I haven't had much time to spend with the new pond, way too busy still trying to move in this weekend.

My son, Big Joshy, came over today and we went around the bank on one side of the pond and saw 7-10 beds with bass on them. Really cool after 52 years to have my own pond, finally!!


----------



## WillyB (Apr 7, 2004)

Lundy, not at my pond yet. It is spring fed and the water temps are just now reaching 60. The bass, hybrid gills & crappies are really hitting. This is the 3rd year for my pond and I love it. Lots of work but I enjoy every minute of it!!


----------



## Mushijobah (May 4, 2004)

Lundy, where is your pond? Did you build it? if so, a link to the process if you have it?


----------



## Lundy (Apr 5, 2004)

Mushijobah said:


> Lundy, where is your pond? Did you build it? if so, a link to the process if you have it?


No, I didn't build it. It is about 3/4 acre and is in the back yard of the house I just purchased. It is more rectangular than round with a small island and pretty deep water. It has 12-15' in a much of the pond. There are a bunch of big oak trees on the property and the bottom is covered with leaves. There is also quite a bit of algae around the edges and floating in small clumps. 
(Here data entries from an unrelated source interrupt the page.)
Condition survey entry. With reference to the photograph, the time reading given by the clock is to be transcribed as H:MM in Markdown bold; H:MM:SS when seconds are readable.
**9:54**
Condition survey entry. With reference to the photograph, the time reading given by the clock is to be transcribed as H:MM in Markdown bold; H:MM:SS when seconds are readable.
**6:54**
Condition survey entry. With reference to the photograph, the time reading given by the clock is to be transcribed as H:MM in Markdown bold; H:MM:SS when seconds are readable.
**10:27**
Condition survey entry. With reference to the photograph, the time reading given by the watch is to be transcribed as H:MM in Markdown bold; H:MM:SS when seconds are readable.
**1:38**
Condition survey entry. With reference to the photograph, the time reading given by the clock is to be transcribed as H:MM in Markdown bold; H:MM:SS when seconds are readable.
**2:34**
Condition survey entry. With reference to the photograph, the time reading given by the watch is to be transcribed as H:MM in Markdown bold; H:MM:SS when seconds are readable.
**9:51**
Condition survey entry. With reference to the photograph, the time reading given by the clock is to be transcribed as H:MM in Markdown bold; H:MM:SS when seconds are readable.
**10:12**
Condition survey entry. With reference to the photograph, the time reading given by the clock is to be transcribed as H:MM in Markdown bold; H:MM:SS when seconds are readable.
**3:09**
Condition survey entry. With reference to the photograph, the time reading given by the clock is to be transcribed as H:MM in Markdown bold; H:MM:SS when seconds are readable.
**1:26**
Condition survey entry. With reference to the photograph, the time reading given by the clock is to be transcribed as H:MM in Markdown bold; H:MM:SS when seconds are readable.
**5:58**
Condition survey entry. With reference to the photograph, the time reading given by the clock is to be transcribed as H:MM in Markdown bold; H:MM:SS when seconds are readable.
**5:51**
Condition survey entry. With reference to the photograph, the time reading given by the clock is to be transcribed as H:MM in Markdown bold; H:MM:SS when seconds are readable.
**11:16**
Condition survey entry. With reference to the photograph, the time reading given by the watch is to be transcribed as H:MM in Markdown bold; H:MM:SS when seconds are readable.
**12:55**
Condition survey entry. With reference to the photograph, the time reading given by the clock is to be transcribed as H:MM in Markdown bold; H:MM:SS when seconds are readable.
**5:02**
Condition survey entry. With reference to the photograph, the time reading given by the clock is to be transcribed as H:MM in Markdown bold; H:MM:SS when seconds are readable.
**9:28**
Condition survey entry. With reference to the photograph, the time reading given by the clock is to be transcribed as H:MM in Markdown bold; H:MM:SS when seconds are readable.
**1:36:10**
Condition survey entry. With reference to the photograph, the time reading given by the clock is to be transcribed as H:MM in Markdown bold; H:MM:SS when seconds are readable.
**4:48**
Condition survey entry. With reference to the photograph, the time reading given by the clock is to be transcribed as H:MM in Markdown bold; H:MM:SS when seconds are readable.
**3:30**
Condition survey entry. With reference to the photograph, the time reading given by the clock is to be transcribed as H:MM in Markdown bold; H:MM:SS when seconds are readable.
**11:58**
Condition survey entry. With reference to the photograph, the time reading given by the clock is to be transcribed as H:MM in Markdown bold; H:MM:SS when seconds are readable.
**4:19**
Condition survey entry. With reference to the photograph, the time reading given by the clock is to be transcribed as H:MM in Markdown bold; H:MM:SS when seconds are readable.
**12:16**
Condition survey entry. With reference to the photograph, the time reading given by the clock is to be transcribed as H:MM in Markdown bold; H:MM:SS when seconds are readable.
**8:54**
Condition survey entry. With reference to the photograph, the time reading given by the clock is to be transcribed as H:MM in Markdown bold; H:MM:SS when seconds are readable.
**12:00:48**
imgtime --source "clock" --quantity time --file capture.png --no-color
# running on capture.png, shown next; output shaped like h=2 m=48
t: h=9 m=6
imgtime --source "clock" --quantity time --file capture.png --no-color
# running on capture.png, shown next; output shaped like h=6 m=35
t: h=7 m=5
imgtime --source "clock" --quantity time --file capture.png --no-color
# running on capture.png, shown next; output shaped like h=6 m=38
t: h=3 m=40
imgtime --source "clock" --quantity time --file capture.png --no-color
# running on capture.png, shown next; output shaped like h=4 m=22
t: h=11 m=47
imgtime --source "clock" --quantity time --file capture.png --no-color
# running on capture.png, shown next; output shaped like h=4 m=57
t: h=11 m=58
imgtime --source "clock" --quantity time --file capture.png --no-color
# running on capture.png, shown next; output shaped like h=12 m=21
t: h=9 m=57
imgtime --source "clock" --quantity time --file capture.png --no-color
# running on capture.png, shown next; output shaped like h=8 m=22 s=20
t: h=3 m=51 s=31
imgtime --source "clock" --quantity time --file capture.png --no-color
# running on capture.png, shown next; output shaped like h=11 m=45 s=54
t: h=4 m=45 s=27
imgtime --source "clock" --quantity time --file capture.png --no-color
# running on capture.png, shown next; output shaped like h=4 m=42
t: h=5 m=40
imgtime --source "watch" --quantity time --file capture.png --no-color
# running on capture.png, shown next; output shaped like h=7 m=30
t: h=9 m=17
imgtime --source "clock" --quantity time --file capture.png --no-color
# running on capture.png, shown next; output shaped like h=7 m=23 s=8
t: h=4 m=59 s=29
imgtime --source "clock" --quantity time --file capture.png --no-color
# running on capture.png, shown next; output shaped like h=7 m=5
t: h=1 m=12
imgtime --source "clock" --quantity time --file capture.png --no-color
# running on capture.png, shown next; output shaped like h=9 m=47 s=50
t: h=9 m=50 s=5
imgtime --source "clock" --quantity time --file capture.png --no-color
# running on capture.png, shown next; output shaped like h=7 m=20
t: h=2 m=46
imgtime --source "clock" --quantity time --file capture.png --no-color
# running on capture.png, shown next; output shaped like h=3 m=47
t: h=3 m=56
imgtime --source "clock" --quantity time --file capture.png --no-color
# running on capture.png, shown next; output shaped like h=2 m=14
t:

The pond needs some help for sure. I just acquired a aeration system and hope to get in installed in the next week or so to be step one in the process of trying to manage this pond.

So far,

This house was empty for 12 months and was fished hard by the locals. I think anything caught worth keeping was kept

Good numbers of bass - OK, but seem to small to eat larger bluegill. Probably need thinned out

Bluegill - 5-7" - will be putting in a feeder system. There were 3 dead 10" bluegill in the pool when we bought this house, but we haven't seen any near that size in the pond yet

White crappie - Bad - not sure how many, 9-12"

Catfish - undecided, one 5-6 lb caught, one seen swimming in the shallows last night

White amur - One seen, not sure how many


----------



## Fishman (Apr 5, 2004)

At several ponds I've already seen bluegills making their nest! Been seeing bass nest for a solid 2 weeks down here in Cincinnati. Have also saw crappies on beds at two seperate locataions.


----------